Outdoor families will find a hike to a mountain hut to be one of the highlights of a holiday in Tyrol.
One of the most beautiful ones is along the wild water trail to the Sulzenau Hut in the Stubai Alps. It goes past two impressive waterfalls and a stunning valley basin. It also offers glacial views and encounters with Alpine cows, goats, and marmots.
Total walking time is about 3 hours, but you can stop to play in the water or for refreshments at the Sulzenau Alm along the way.
The starting point can easily be reached by car or bus. You can even arrange for your bags to be taken up to the hut with the small goods cable car.
The Swarovski Crystal Worlds in Wattens near Innsbruck is a good option on unpredictable weather days or if you want to take a break from the mountains. Most kids also find the tour through the belly of the giant, with its glittering displays by different artists, really fascinating.
Afterward, while mom shops, there is still the vast garden with its crystal cloud, play tower and labyrinth to explore.
Not far from Swarovski Crystal Worlds is a unique upside-down house built by a Polish architect. Children love taking pictures with their “heads in a toilet” or “falling down a ladder”. Haus Steht Kopf, as it is called, is in a village called Terfens.
For an interesting day trip, take a regional train and get off at scenic villages along the way. The route over the mountain from Innsbruck to Seefeld in Tirol is very beautiful.
In Seefeld, you can stroll around the little lake and even take a dip on a hot day. Or travel down the Inn Valley in the direction of Kufstein.
Towns worth a stop are Hall in Tirol, Rattenberg (the smallest town in Austria), Kufstein and Kitzbühel. On this same line, you can get off at Jenbach from where the old steam cog railway to the Achensee departs. Or go down the Ziller Valley with the Zillertalbahn.
There are 5 glaciers in Tyrol, all with winter as well as summer attractions for families. They are the Stubai, the Kaunertal, the Hintertux, the Pitztal and the Sölden glaciers. Naturally, they are covered in fresh snow and buzzing with skiers during the cold months.
In summer, the actual glacial ice is visible. Some, such as the Stubai and the Hintertux glaciers, have snow caves with interesting features inside.

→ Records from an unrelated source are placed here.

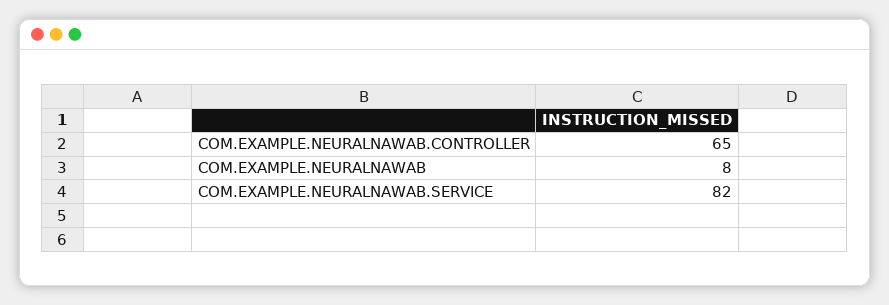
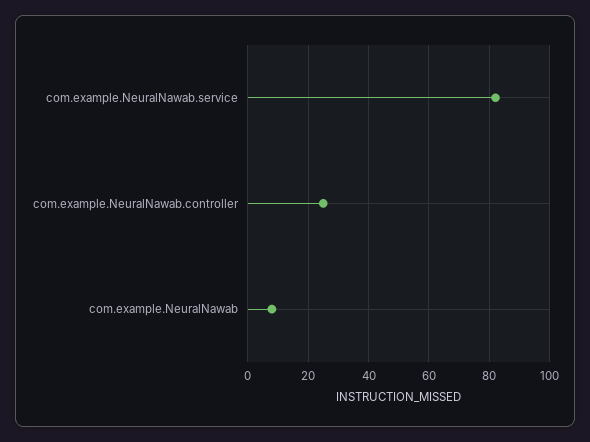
  {
-   "COM.EXAMPLE.NEURALNAWAB.CONTROLLER": 65,
+   "COM.EXAMPLE.NEURALNAWAB.CONTROLLER": 25,
    "COM.EXAMPLE.NEURALNAWAB": 8,
    "COM.EXAMPLE.NEURALNAWAB.SERVICE": 82
  }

If you are visiting in summer and would like to try skiing, this is even possible at the Hintertux glacier during July and August. The fast retreating glaciers pose a good opportunity to show kids the effects of global warming.
Festivals abound in Tyrol. From welcoming the cows home from the mountains after the summer to harvest thanksgivings – there is always some kind of celebration going on.

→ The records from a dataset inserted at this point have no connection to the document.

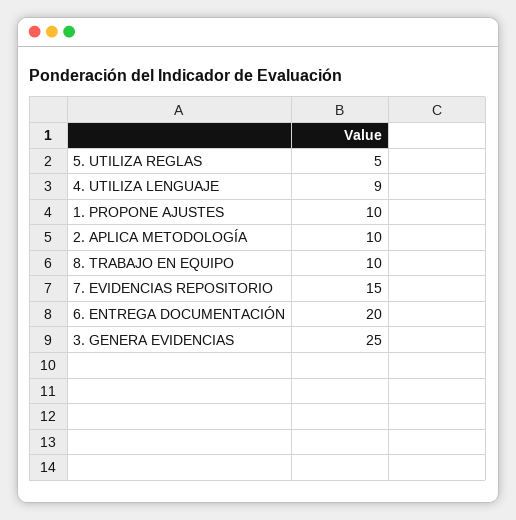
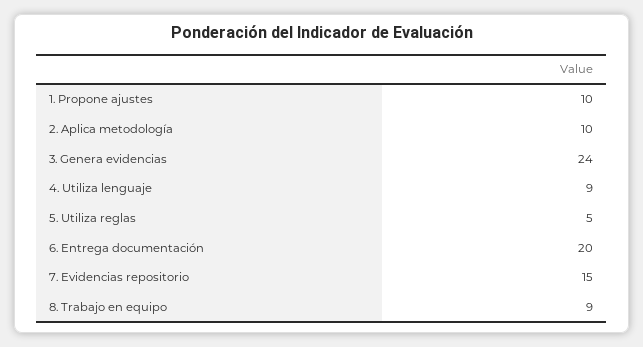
  {
    "5. UTILIZA REGLAS": 5,
    "4. UTILIZA LENGUAJE": 9,
    "1. PROPONE AJUSTES": 10,
    "2. APLICA METODOLOGÍA": 10,
-   "8. TRABAJO EN EQUIPO": 10,
+   "8. TRABAJO EN EQUIPO": 9,
    "7. EVIDENCIAS REPOSITORIO": 15,
    "6. ENTREGA DOCUMENTACIÓN": 20,
-   "3. GENERA EVIDENCIAS": 25
+   "3. GENERA EVIDENCIAS": 24
  }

During summer, many villages also host Tyrolean evenings on their town squares. The local marching band plays, the young people perform traditional dances, the beer flows and the sausages or schnitzel are served. While this is normally entertainment enough for kids, there is often also special children’s entertainment.
Your host or the local tourist information office will tell you where to find a festival happening close to you.
Tyrol is an Alpine province with around 740,000 inhabitants in western Austria (which is a far cry from Australia 😊. You won’t believe how many times Austrians get asked about kangaroos!)
The best times to visit for a summer vacation is between May and September. For skiing and other winter activities, plan your trip between December and April.
While not as cheap as some parts of Germany, a skiing holiday in Tyrol is still very good value for money compared to Switzerland and France. Families are encouraged to visit through attractive deals where kids stay for free or ski passes are included in the hotel package. In summer, almost every region offers a guest card including free activities such as guided hikes.
The Austrian cuisine is not very exciting, but you have to try the schnitzel, knödel (a dumpling) and kaiserschmarrn (pieces of torn pancake with a fruit sauce). Almdudler is a soft drink for kids to try, but the water coming from the taps is just as good.
One thing is for sure, a holiday in Tyrol is spent almost entirely outdoors. The good thing about this? Kids are torn away from tablet or phone screens while they are in the mountains.